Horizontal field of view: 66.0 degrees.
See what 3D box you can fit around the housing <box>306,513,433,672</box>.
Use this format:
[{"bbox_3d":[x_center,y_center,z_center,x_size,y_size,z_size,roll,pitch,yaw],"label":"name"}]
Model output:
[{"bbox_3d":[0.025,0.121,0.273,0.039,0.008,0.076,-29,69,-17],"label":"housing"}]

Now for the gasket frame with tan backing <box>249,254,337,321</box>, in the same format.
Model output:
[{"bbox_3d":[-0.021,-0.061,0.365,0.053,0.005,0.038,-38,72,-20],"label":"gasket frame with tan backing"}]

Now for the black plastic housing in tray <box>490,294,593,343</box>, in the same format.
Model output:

··········

• **REQUIRED ACTION**
Check each line of the entries, and copy the ones that contain "format".

• **RESPONSE TO THE EXERCISE**
Use this format:
Now for the gasket frame with tan backing <box>249,254,337,321</box>, in the same format.
Now for the black plastic housing in tray <box>490,294,593,343</box>, in the same format.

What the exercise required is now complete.